There is an ongoing debate as to the best method of treatment for individuals with ADHD. In a two-year clinical trial on ADHD involving 103 children aged 7 to 9 years old researchers found psychosocial treatment alone may be an ineffective treatment. The children in the study were divided into three groups. The first group of children was treated with the stimulant Ritalin; the second group received Ritalin, behavioral therapy, parent training and academic assistance; and the third group received therapy in “attention control” and Ritalin. The psychosocial training involved the use of videotapes and direct interaction in an effort to teach children social skills in group settings. All of the children demonstrated improvement during the trail. However, the evidence indicated the psychosocial treatments made little difference in the outcome. The researchers concluded there was no evidence to suggest drug therapy plus psychosocial treatments provided a better outcome than drug therapy alone. The results are troubling in that there is evidence that drug therapy does not work for all individuals with ADHD.

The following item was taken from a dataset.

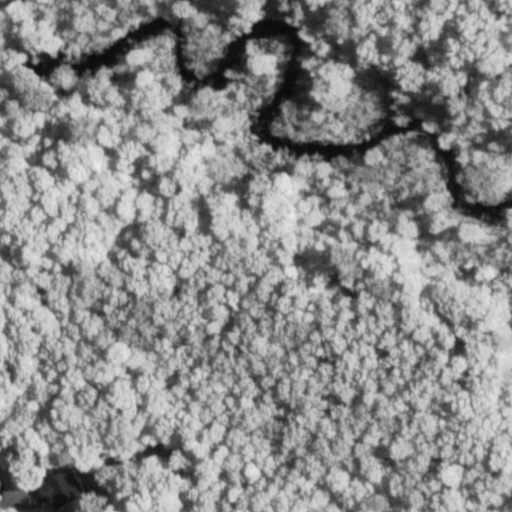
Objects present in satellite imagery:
building: (9, 454)
building: (62, 490)
road: (8, 504)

When a child is diagnosed with ADHD the primary physician usually assumes control over the course of treatment. Although the treatment plan may include the involvement of parents, educators, psychologists and social workers, it is the primary physician who is responsible for prescribing and monitoring medication for the treatment of ADHD. The involvement of other sources of help are the most beneficial when the disorder results in unhealthy levels of family dysfunction, problems at school, or when the parents are at a loss as to how to best manage the ADHD child.
The involvement of a psychologist in ADHD cases is often beneficial in that most ADHD children suffer from psychological problems. Psychotherapy teaches children how to deal with unresolved feelings as well as how to control undesirable behaviors. Psychotherapy is beneficial in teaching ADHD children why their thought patterns and responses tend to differ from their peers. Most importantly, psychotherapy can help resolve problems between the parents and the child that arise due to family dysfunction or as a result of ADHD. Anna Freud stated the importance of psychotherapy on a family level is due to the fact that the problems of the child impact the entire family and vise versa.
Most experts agree that ADHD is a biological disorder that tends to run in families. However, there is also evidence to suggest environmental and social factors play a role in the degree of ADHD symptoms experienced and exhibited. The best treatment option is still medication, although psychotherapy to treat ADHD is gaining in popularity. Children who are not diagnosed and treated are at increased risk for developing other problems in childhood and adolescence, which confirms the need for continued research on the causes, consequences, and possible treatment options for ADHD.